Task description:
Reproduce every line of text in the data below word for word, leaving out the pictures.

(Stored data items)
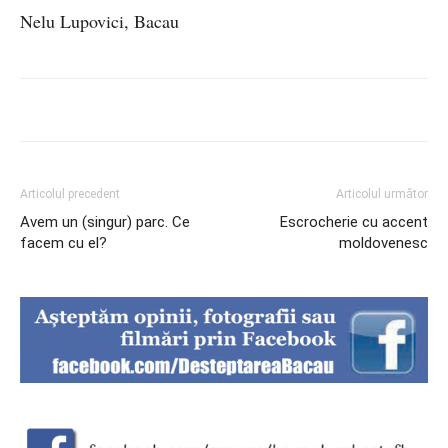
Nelu Lupovici, Bacau
Articolul precedent
Articolul următor
Avem un (singur) parc. Ce
Escrocherie cu accent
facem cu el?
moldovenesc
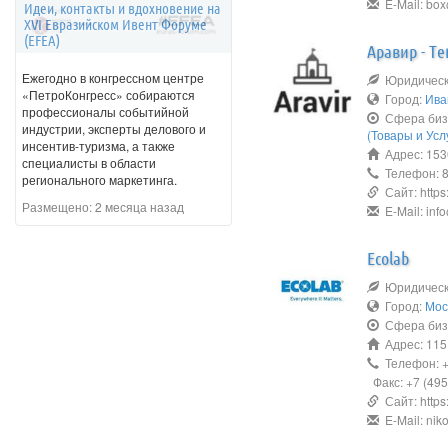
E-Mail: box
Идеи, контакты и вдохновение на
XVI Евразийском Ивент Форуме
(EFEA)
Аравир - Т
Ежегодно в конгрессном центре
Юридическо
«ПетроКонгресс» собираются
Город:
Ива
профессионалы событийной
Сфера биз
индустрии, эксперты делового и
(Товары и Усл
инсентив-туризма, а также
Адрес: 153
специалисты в области
Телефон: 8
регионального маркетинга.
Сайт: https:/
Размещено:
2 месяца назад
E-Mail: info
Ecolab
Юридическо
Город:
Мос
Сфера биз
Адрес: 1151
Телефон: +7
Факс: +7 (495
Сайт: https
E-Mail: nik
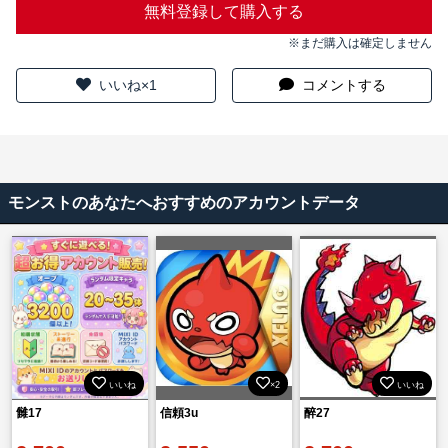
無料登録して購入する
※まだ購入は確定しません
いいね×1
コメントする
モンストのあなたへおすすめのアカウントデータ
いいね
×2
いいね
雠17
信頼3u
醉27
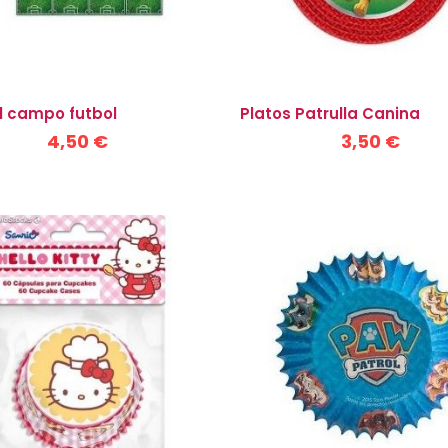
l campo futbol
Platos Patrulla Canina
4,50 €
3,50 €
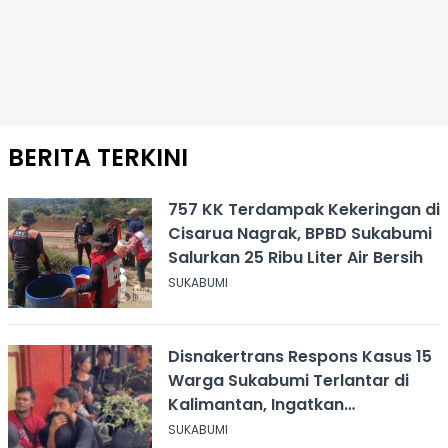
BERITA TERKINI
757 KK Terdampak Kekeringan di
Cisarua Nagrak, BPBD Sukabumi
Salurkan 25 Ribu Liter Air Bersih
SUKABUMI
Disnakertrans Respons Kasus 15
Warga Sukabumi Terlantar di
Kalimantan, Ingatkan
Pentingnya Perjanjian Kerja
SUKABUMI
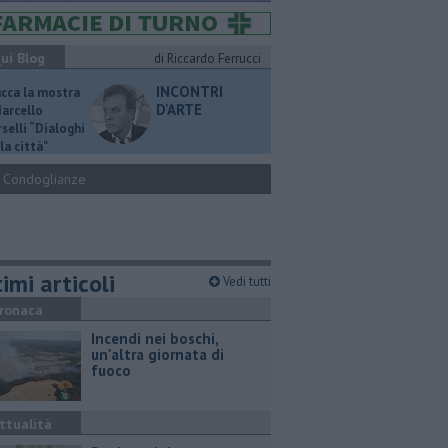
ui Blog
di Riccardo Ferrucci
INCONTRI
ucca la mostra
D'ARTE
Marcello
selli “Dialoghi
la città"
Condoglianze
imi articoli
Vedi tutti
ronaca
Incendi nei boschi,
un'altra giornata di
fuoco
ttualità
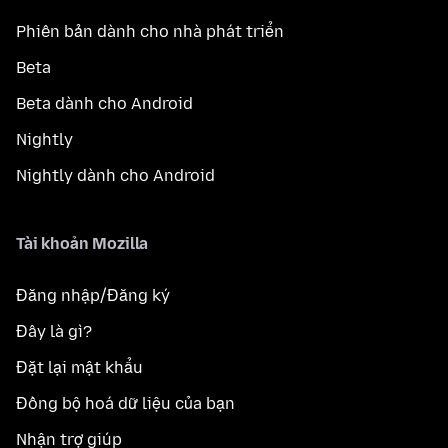
Phiên bản dành cho nhà phát triển
Beta
Beta dành cho Android
Nightly
Nightly dành cho Android
Tài khoản Mozilla
Đăng nhập/Đăng ký
Đây là gì?
Đặt lại mật khẩu
Đồng bộ hoá dữ liệu của bạn
Nhận trợ giúp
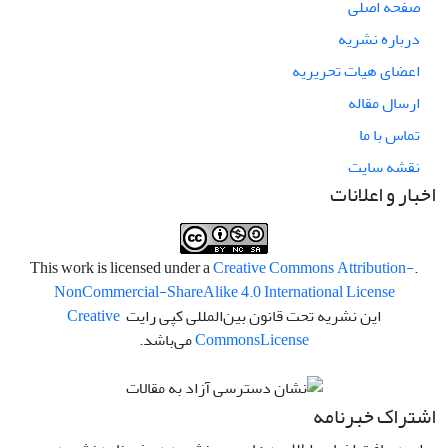
صفحه اصلی
درباره نشریه
اعضای هیات تحریریه
ارسال مقاله
تماس با ما
نقشه سایت
اخبار و اعلانات
Creative Commons Attribution-
.This work is licensed under a
NonCommercial-ShareAlike 4.0 International License
این نشریه تحت قانون بین‌المللی کپی رایت
Creative
License
Commons
می‌باشد.
اشتراک خبرنامه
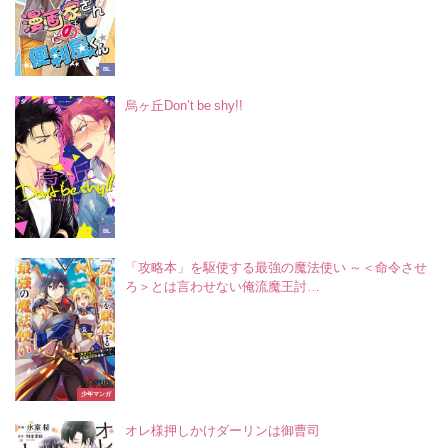
BL
烏ヶ丘Don’t be shy!!
BL
「攻略本」を駆使する最強の魔法使い ～＜命令させ
ろ＞とは言わせない俺流魔王討…
少年マンガ
オレ様押しかけダーリンは御曹司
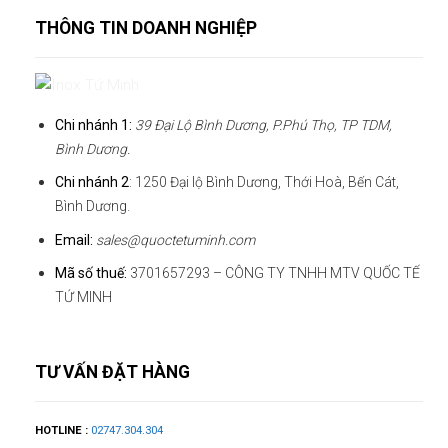
THÔNG TIN DOANH NGHIỆP
Chi nhánh 1:
39 Đại Lộ Bình Dương, P.Phú Thọ, TP TDM,
Bình Dương.
Chi nhánh 2
: 1250 Đại lộ Bình Dương, Thới Hoà, Bến Cát,
Bình Dương.
Email:
sales@quoctetuminh.com
Mã số thuế:
3701657293 – CÔNG TY TNHH MTV QUỐC TẾ
TỨ MINH
TƯ VẤN ĐẶT HÀNG
HOTLINE :
02747.304.304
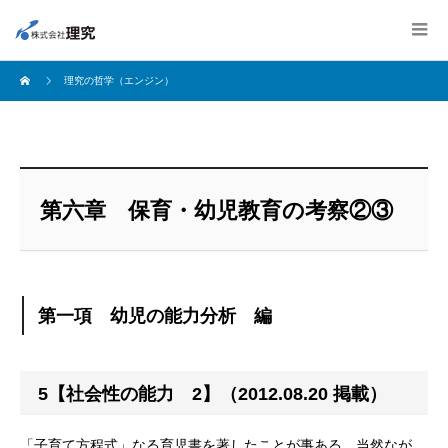
理究の哲学（エンジン）
第六章 保育・幼児教育の考察②③
第一項 幼児の能力分析 編
5【社会性の能力 2】（2012.08.20 掲載）
「子育て方程式」なる育児書を著したことが事ある。当然なが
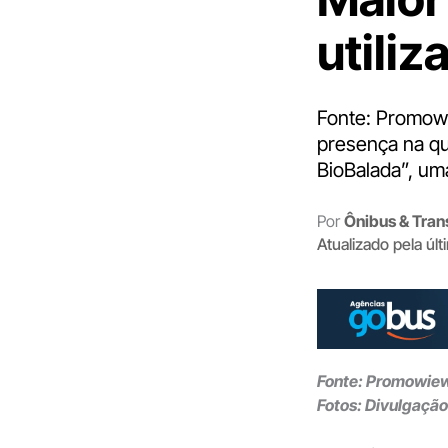
utiliz
Fonte: Promow
presença na qu
BioBalada”, uma
Por
Ônibus & Tran
Atualizado pela úl
Fonte
: Promowie
Fotos: Divulgação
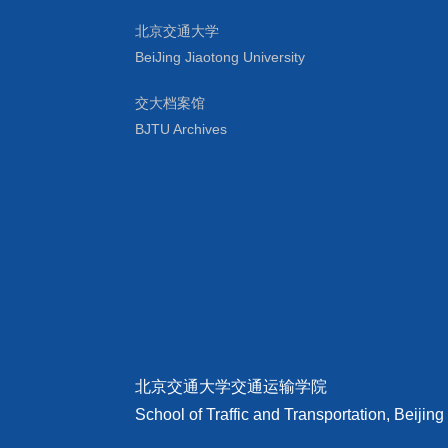
北京交通大学
BeiJing Jiaotong University
交大档案馆
BJTU Archives
北京交通大学交通运输学院
School of Traffic and Transportation, Beijing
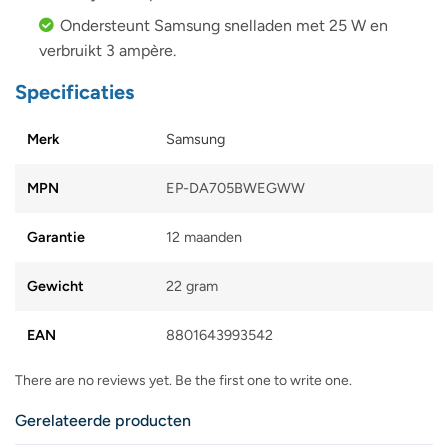
Ondersteunt Samsung snelladen met 25 W en
verbruikt 3 ampère.
Specificaties
Merk
Samsung
MPN
EP-DA705BWEGWW
Garantie
12 maanden
Gewicht
22 gram
EAN
8801643993542
There are no reviews yet. Be the first one to write one.
Gerelateerde producten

Solution for this task:
Nelu Lupovici, Bacau
Articolul precedent
Articolul următor
Avem un (singur) parc. Ce
Escrocherie cu accent
facem cu el?
moldovenesc
E-Mail: box
Идеи, контакты и вдохновение на
XVI Евразийском Ивент Форуме
(EFEA)
Аравир - Т
Ежегодно в конгрессном центре
Юридическо
«ПетроКонгресс» собираются
Город:
Ива
профессионалы событийной
Сфера биз
индустрии, эксперты делового и
(Товары и Усл
инсентив-туризма, а также
Адрес: 153
специалисты в области
Телефон: 8
регионального маркетинга.
Сайт: https:/
Размещено:
2 месяца назад
E-Mail: info
Ecolab
Юридическо
Город:
Мос
Сфера биз
Адрес: 1151
Телефон: +7
Факс: +7 (495
Сайт: https
E-Mail: nik
無料登録して購入する
※まだ購入は確定しません
いいね×1
コメントする
モンストのあなたへおすすめのアカウントデータ
いいね
×2
いいね
雠17
信頼3u
醉27
l campo futbol
Platos Patrulla Canina
4,50 €
3,50 €
BERITA TERKINI
757 KK Terdampak Kekeringan di
Cisarua Nagrak, BPBD Sukabumi
Salurkan 25 Ribu Liter Air Bersih
SUKABUMI
Disnakertrans Respons Kasus 15
Warga Sukabumi Terlantar di
Kalimantan, Ingatkan
Pentingnya Perjanjian Kerja
SUKABUMI
ui Blog
di Riccardo Ferrucci
INCONTRI
ucca la mostra
D'ARTE
Marcello
selli “Dialoghi
la città"
Condoglianze
imi articoli
Vedi tutti
ronaca
Incendi nei boschi,
un'altra giornata di
fuoco
ttualità
Phiên bản dành cho nhà phát triển
Beta
Beta dành cho Android
Nightly
Nightly dành cho Android
Tài khoản Mozilla
Đăng nhập/Đăng ký
Đây là gì?
Đặt lại mật khẩu
Đồng bộ hoá dữ liệu của bạn
Nhận trợ giúp
صفحه اصلی
درباره نشریه
اعضای هیات تحریریه
ارسال مقاله
تماس با ما
نقشه سایت
اخبار و اعلانات
Creative Commons Attribution-
.This work is licensed under a
NonCommercial-ShareAlike 4.0 International License
این نشریه تحت قانون بین‌المللی کپی رایت
Creative
License
Commons
می‌باشد.
اشتراک خبرنامه
BL
烏ヶ丘Don’t be shy!!
BL
「攻略本」を駆使する最強の魔法使い ～＜命令させ
ろ＞とは言わせない俺流魔王討…
少年マンガ
オレ様押しかけダーリンは御曹司
THÔNG TIN DOANH NGHIỆP
Chi nhánh 1:
39 Đại Lộ Bình Dương, P.Phú Thọ, TP TDM,
Bình Dương.
Chi nhánh 2
: 1250 Đại lộ Bình Dương, Thới Hoà, Bến Cát,
Bình Dương.
Email:
sales@quoctetuminh.com
Mã số thuế:
3701657293 – CÔNG TY TNHH MTV QUỐC TẾ
TỨ MINH
TƯ VẤN ĐẶT HÀNG
HOTLINE :
02747.304.304
理究の哲学（エンジン）
第六章 保育・幼児教育の考察②③
第一項 幼児の能力分析 編
5【社会性の能力 2】（2012.08.20 掲載）
「子育て方程式」なる育児書を著したことが事ある。当然なが
utiliz
Fonte: Promow
presença na qu
BioBalada”, uma
Por
Ônibus & Tran
Atualizado pela úl
Fonte
: Promowie
Fotos: Divulgação
北京交通大学
BeiJing Jiaotong University
交大档案馆
BJTU Archives
北京交通大学交通运输学院
School of Traffic and Transportation, Beijing
Ondersteunt Samsung snelladen met 25 W en
verbruikt 3 ampère.
Specificaties
Merk
Samsung
MPN
EP-DA705BWEGWW
Garantie
12 maanden
Gewicht
22 gram
EAN
8801643993542
There are no reviews yet. Be the first one to write one.
Gerelateerde producten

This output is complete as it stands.